24 heures annonces rencontre Schwalbe Tires: I want to thank Jeff Clarkson for his conversations with me about gravel tires and what Schwalbe tire would be the best choice for the Dirty Kanza. The Mondial is durable and a fast rolling tire, perfect for the D.K. 
my company Rudy Project: My head and eyes were well taken care throughout all 200 miles of the Kanza. I know the Sterling helmet did its job when I forgot that it was even there. 
moved here Mike Riemer (Salsa Cycles): Thank you for all your product support, but more importantly thank you for your friendship. The message you left for me on my phone during those closing miles meant the world to me. 
http://locus-studio.com/?privet=ligar-chicas-del-este&029=31 Jim Cummins, Lelan Dains, Tim Mohn, Kristi Mohn, and the entire crew of the Dirty Kanza: I’m not sure where to begin. You’ve welcomed me in and made me part of your family and for that I am truly grateful. You have created a national treasure and touched thousands of lives in the process and not just the racers, but their support crews as well.
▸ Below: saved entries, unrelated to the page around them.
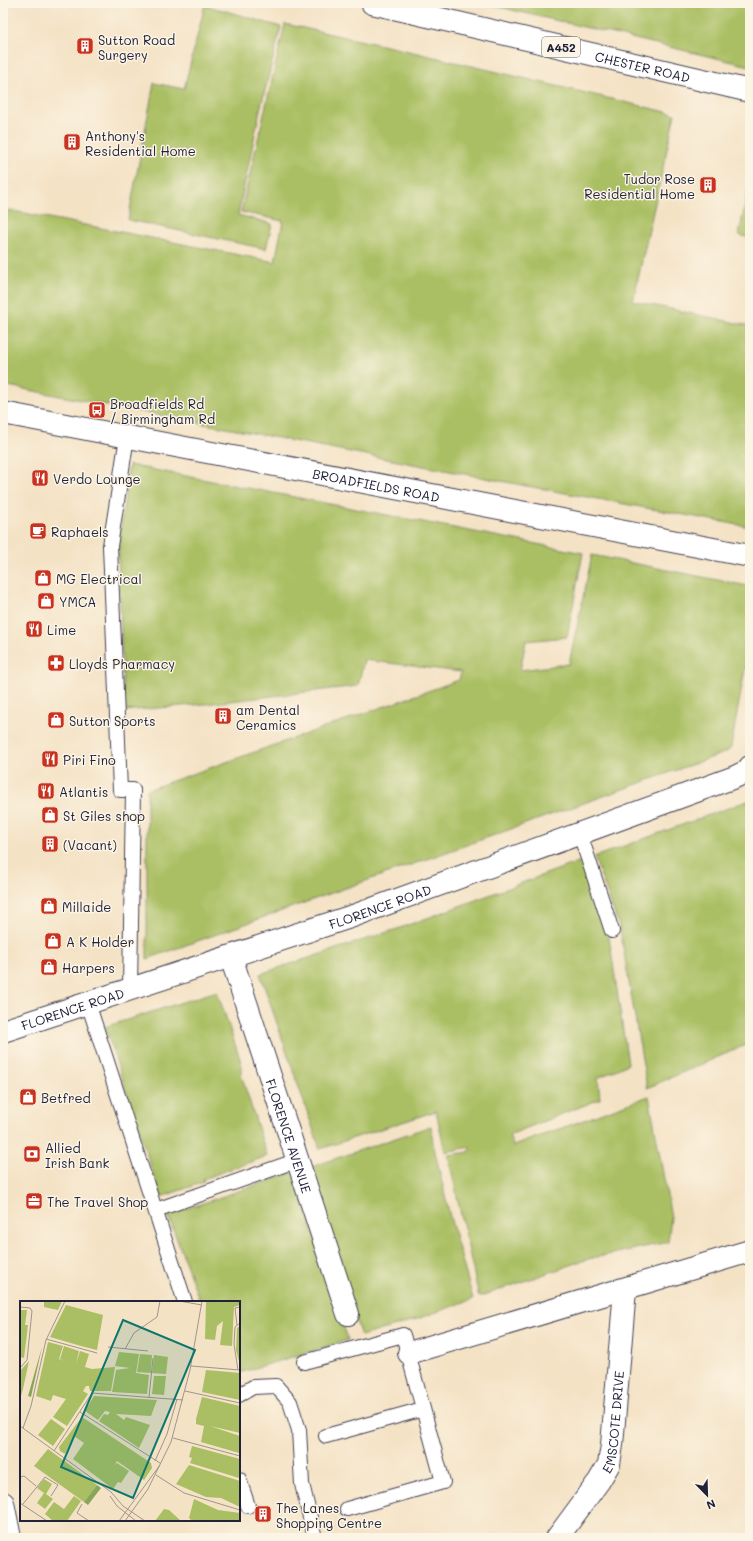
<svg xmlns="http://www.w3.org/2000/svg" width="753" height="1541" font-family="Mali,sans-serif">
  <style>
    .green { fill: #aabf64; stroke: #667050 }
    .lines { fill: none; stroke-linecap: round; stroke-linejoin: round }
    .lane-casing { stroke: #423f50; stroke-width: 16 }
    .street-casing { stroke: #423f50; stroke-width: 24 }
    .primary-casing { stroke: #423f50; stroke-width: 24 }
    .highway-casing { stroke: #423f50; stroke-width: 24 }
    .lane { stroke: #fff; stroke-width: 14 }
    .street { stroke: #fff; stroke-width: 22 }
    .primary { stroke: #fff; stroke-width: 22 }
    .highway { stroke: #fff; stroke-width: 22 }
    .labels { text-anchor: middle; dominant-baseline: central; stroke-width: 3; stroke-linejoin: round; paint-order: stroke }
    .shield { fill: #fcf5e5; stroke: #63616e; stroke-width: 1 }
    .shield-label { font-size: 12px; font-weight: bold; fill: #22223b }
    .poi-label { font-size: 13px; fill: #22223b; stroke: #fcf5e5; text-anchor: start }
    .street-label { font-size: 13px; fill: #22223b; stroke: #fcf5e5 }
    .inset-road { fill: none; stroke: #a0958e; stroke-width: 1 }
    .view { fill: #0f766e; fill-opacity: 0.15; stroke: #0f766e; stroke-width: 2 }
    .inset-edge { fill: none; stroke: #22223b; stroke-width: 2 }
  </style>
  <rect width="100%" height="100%" fill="#fcf5e5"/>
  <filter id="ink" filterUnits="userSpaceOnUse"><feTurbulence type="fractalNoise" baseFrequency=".025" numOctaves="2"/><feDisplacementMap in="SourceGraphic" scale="8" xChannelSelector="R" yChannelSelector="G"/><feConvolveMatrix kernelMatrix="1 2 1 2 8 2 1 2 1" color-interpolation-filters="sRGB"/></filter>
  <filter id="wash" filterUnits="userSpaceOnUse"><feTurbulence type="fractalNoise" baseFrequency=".012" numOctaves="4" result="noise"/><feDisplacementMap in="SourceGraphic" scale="16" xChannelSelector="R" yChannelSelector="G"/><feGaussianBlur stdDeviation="0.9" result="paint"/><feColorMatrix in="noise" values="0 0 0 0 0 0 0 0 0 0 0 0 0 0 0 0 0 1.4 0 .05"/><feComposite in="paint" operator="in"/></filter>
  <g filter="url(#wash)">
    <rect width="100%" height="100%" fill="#f4e2c5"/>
    <path class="green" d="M482,3h268v63z
      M205,5l76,22 -21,83 -22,105 34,9 -6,25 -138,-29 26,-137 30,6z
      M285,24l115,25 275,65 -42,187 117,25v201l-218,-40 -529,-102v-176l272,53 8,-41 -42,-9z
      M750,179v59l-11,-3z
      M129,465l454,88 -16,84 -41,4 -6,29 49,-6 23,-109 156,31 2,3v52l-19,106 -4,5 -580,207v-169l312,-110 2,-8 -97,-12 -6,26 -153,18 -81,7 -6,-162z
      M750,800v243l-103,45 -27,-159 -26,-72z
      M581,861l28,76 19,127 -30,14 2,21 -91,36 4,11 136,-50 22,121 -3,25 -80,17 -109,38 -31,-142 21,-3 1,-5 -25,5 -9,-41 -116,38 -60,-175 140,-46z
      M217,991l24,71v12l26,82 -64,23 1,3 -43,15 -56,-170z
      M431,1126l2,17 17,74 23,82 -67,24 -45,13 -56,-167z
      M294,1172l54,168 -109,33v-71h-39l-32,-87z"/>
  </g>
  <g filter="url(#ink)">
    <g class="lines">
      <defs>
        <path id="lane" d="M127,437l-17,109 10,244h13l-3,200
          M580,834l32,97
          M88,1003l97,299
          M156,1210l142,-50
          M304,1362l99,-27 40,147 -96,27
          M239,1395l14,-8 23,-1 14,16 9,28 3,54 13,54
          M326,1436l97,-27
          M239,1479l9,27"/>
        <g id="street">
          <path id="s1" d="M3,413l747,143"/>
          <path id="s2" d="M231,957l117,357"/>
          <path id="s3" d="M3,1031l350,-115 382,-139 12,-6 3,-4"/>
          <path d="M409,1353l341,-102"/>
          <path id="s4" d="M557,1538l42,-57 10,-17 3,-19 13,-156"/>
        </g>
        <path id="primary" d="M3,1503l7,35"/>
        <g id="highway">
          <path id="s5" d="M372,3l378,88"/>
        </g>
      </defs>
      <use href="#lane" class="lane-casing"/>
      <use href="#street" class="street-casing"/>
      <use href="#primary" class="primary-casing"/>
      <use href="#highway" class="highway-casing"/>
      <use href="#lane" class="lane"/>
      <use href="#street" class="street"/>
      <use href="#primary" class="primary"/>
      <use href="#highway" class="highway"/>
    </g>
  </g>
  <defs>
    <symbol id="building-square" viewBox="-11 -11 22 22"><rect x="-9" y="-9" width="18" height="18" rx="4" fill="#c8321e" stroke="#fcf5e5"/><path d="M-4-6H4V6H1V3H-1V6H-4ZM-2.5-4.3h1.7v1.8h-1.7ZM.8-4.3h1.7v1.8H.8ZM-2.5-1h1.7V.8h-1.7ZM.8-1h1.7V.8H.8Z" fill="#fff"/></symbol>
    <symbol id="bus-square" viewBox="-11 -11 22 22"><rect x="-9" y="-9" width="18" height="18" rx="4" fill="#c8321e" stroke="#fcf5e5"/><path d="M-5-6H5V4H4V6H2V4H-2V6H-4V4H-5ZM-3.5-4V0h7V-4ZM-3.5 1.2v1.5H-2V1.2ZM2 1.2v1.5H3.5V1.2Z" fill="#fff"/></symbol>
    <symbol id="restaurant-square" viewBox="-11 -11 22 22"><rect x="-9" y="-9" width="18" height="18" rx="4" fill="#c8321e" stroke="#fcf5e5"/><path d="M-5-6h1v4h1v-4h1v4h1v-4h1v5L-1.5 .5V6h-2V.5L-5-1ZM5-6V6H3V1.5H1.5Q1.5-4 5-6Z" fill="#fff"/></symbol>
    <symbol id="cafe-square" viewBox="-11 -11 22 22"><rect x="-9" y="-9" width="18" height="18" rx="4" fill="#c8321e" stroke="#fcf5e5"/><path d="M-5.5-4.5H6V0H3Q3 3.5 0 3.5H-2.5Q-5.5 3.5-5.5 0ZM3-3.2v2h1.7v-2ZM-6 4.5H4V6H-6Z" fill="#fff"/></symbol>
    <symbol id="shop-square" viewBox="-11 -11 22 22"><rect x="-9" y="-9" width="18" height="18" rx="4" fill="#c8321e" stroke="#fcf5e5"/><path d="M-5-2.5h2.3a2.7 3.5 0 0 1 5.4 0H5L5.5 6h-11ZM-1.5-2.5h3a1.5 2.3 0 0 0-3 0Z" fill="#fff"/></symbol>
    <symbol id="pharmacy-square" viewBox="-11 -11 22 22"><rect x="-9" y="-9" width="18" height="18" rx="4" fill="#c8321e" stroke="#fcf5e5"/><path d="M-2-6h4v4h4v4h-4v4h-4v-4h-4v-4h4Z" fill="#fff"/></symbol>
    <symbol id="bank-square" viewBox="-11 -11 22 22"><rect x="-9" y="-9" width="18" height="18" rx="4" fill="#c8321e" stroke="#fcf5e5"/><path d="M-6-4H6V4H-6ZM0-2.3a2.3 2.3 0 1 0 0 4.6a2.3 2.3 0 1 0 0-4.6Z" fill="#fff"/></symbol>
    <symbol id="office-square" viewBox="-11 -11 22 22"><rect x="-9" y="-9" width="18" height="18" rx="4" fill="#c8321e" stroke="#fcf5e5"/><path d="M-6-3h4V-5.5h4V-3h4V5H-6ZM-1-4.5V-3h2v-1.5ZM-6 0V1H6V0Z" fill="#fff"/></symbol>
  </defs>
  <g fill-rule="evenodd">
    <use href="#building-square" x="75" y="36" width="20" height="20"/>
    <use href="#building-square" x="62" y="132" width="20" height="20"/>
    <use href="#building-square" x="698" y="175" width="20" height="20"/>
    <use href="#bus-square" x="87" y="400" width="20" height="20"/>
    <use href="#restaurant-square" x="30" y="468" width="20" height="20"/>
    <use href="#cafe-square" x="28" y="521" width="20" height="20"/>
    <use href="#shop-square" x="33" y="568" width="20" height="20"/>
    <use href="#shop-square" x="36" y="591" width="20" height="20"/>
    <use href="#restaurant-square" x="24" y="619" width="20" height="20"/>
    <use href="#pharmacy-square" x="46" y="653" width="20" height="20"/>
    <use href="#building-square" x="213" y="706" width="20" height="20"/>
    <use href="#shop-square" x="46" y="710" width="20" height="20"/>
    <use href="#restaurant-square" x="40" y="749" width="20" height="20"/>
    <use href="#restaurant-square" x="36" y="781" width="20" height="20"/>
    <use href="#shop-square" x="40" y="805" width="20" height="20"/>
    <use href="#building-square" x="40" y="834" width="20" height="20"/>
    <use href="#shop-square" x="39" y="896" width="20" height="20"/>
    <use href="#shop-square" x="43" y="931" width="20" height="20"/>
    <use href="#shop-square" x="39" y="957" width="20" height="20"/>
    <use href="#shop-square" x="18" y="1087" width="20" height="20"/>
    <use href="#bank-square" x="22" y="1144" width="20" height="20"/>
    <use href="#office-square" x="24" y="1191" width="20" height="20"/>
    <use href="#building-square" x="253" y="1504" width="20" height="20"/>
  </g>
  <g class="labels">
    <rect class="shield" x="542" y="37" width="38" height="20" rx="3"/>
    <g class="shield-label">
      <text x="561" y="47">A452</text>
    </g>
    <g class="poi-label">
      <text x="98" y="39">Sutton Road<tspan x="98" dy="15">Surgery</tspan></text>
      <text x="85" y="135">Anthony's<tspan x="85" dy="15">Residential Home</tspan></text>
      <text x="695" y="178" text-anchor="end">Tudor Rose<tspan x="695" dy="15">Residential Home</tspan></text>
      <text x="110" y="403">Broadfields Rd<tspan x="110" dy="15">/ Birmingham Rd</tspan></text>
      <text x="53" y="478">Verdo Lounge</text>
      <text x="51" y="531">Raphaels</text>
      <text x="56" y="578">MG Electrical</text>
      <text x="59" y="601">YMCA</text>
      <text x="47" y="629">Lime</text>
      <text x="69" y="663">Lloyds Pharmacy</text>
      <text x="236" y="709">am Dental<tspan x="236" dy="15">Ceramics</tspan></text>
      <text x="69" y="720">Sutton Sports</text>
      <text x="63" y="759">Piri Fino</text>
      <text x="59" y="791">Atlantis</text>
      <text x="63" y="815">St Giles shop</text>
      <text x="63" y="844">(Vacant)</text>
      <text x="62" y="906">Millaide</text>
      <text x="66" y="941">A K Holder</text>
      <text x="62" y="967">Harpers</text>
      <text x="41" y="1097">Betfred</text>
      <text x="45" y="1147">Allied<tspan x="45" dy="15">Irish Bank</tspan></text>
      <text x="47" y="1201">The Travel Shop</text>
      <text x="276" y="1507">The Lanes<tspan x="276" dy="15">Shopping Centre</tspan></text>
    </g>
    <g class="street-label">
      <text stroke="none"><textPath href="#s5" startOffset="278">CHESTER ROAD</textPath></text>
      <text stroke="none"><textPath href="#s1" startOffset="380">BROADFIELDS ROAD</textPath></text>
      <text stroke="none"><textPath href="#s3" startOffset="397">FLORENCE ROAD</textPath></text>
      <text stroke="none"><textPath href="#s3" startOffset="73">FLORENCE ROAD</textPath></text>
      <text stroke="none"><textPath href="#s2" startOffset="188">FLORENCE AVENUE</textPath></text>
      <text stroke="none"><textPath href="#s4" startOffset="133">EMSCOTE DRIVE</textPath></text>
    </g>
  </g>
  <g transform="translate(20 1301)">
    <rect width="220" height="220" fill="#f4e2c5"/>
    <path d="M24,0h18l-4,9 -14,-3zM220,0v4l-6,2 -2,39 -12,-1 3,-24 -6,5 -2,14 -10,-1 1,-37zM46,4l37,10 -6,35 -16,-4 4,-14 -4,14 -31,-9zM0,9h7l-2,15h3l-4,33 -4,-1zM220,25v39l-4,-15 1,-22zM28,41l15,4 -4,13 6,2 -5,-2 4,-13 15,5 -3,13 4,-13 9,3 -4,13 7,2 23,-2 -4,24h-21l-1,-5h-3l-3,5 5,3 -21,32 -14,-9 13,-18 -13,-4 -2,6 -15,-5zM99,51l20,2 -3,19 13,2 -2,19 -35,-2 4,-22 14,-2 -15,-2zM120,53l12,1 -1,18 -14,-1zM134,54l14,2 -2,17 -14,-1zM9,60l-6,28 -3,10v-28zM186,69l34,3v27l-38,-8zM134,75h12l-2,19 -12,-1zM74,95l63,4 -6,16 -35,-2 8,6 2,-3 24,8 -11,23 -40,-27 5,-7 4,1 2,-3 -5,-1 -7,9 -13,-9zM182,96l38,9v27l-30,-7 30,10 -1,17 -38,-11 3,-16 -8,-2v-5zM62,116l69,46 1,5 -8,12 -27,-19 -2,4 2,-2 12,8 -8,12 -3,-1 -5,7 -40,-30 11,-16 -10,-7 -9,18 -5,-3 -1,-4zM31,118l14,10 -12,17 -15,-11zM172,145l48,13 -1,19 -49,-15 2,-5 -3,-1zM28,148l49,36 -13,17 -50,-36zM169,164l51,16v26l-19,-9 -15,-1 -30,-13zM24,178l8,5 -6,10 7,5 -8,10 -8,-6 7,-10 -7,-5zM54,195l7,5 -14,20h-14l-8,-7 9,-12 10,7zM174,198l24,11 22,3v8h-48l-3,-3zM144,208l5,1 12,11h-26z" fill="#aabf64"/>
    <path d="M22,46l-11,50 -3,-1zM77,184l4,3 -13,17 -4,-3z" fill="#87a65a"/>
    <path class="inset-road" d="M159,0l23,4M0,6l10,1 2,3 -5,49 -7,8M217,24l-2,-17 5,-1M26,38l51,14M88,46l40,4M105,48l9,-16 23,-16 3,-16M171,65l49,4M218,69l-4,-26 1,-17 5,-4M165,90l55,12M129,96l4,-39M60,111l80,51M0,125l91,66 12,14 22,15M3,127l8,-22 15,-66 19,-39M153,137l67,18M34,150l38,-58 91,7M135,160l12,-27 10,-35M136,174l28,18 56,17M0,176l4,-1 12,10M90,195l7,10 19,15M0,202l27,18M3,203l22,-27 13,8 -7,11M62,203l-5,9 12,8M99,220l41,-56M105,220l23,-32 23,-47 19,-72 12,-69"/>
    <path class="view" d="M103,19l72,30 -62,148 -72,-31z"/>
    <rect width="220" height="220" class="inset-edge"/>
  </g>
  <rect width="753" height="1541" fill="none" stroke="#fcf5e5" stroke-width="16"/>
  <g transform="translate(707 1495) rotate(157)" stroke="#fcf5e5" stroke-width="3" paint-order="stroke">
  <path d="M0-3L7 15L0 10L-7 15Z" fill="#22223b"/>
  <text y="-6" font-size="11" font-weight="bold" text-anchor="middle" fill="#22223b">N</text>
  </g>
</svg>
I will forever be connected to you. 
pire photo de site de rencontre russe Rus and Myra (Our host family): Thank you for opening your beautiful home to Amy and me. The comfort of having space to organize gear and to relax was a huge stress reliever. Rus, thank you for your support at the finish line. I am grateful to you for not only your understanding of my physical state at the finish line, but for your care of my gear and bike, you are one of the good guys. 
Citizens of Emporia: The Dirty Kanza is not only a race, but it is an experience and it is the people of Emporia who make it that way. For example, Amy told me on the drive home that she apologized to an employee at one of the stores and her response was this, "That’s o.k., I’m just glad you’re here." Enough said.

A "blue collar" cyclist's adventures from the saddle of a bike.


  • Guest
    Fordde Wednesday, 04 September 2019

    We all inspired with Kansas different parts and options. The inspirational research paper writers must know and get the easy blog entries and items for the citizen of Emporia.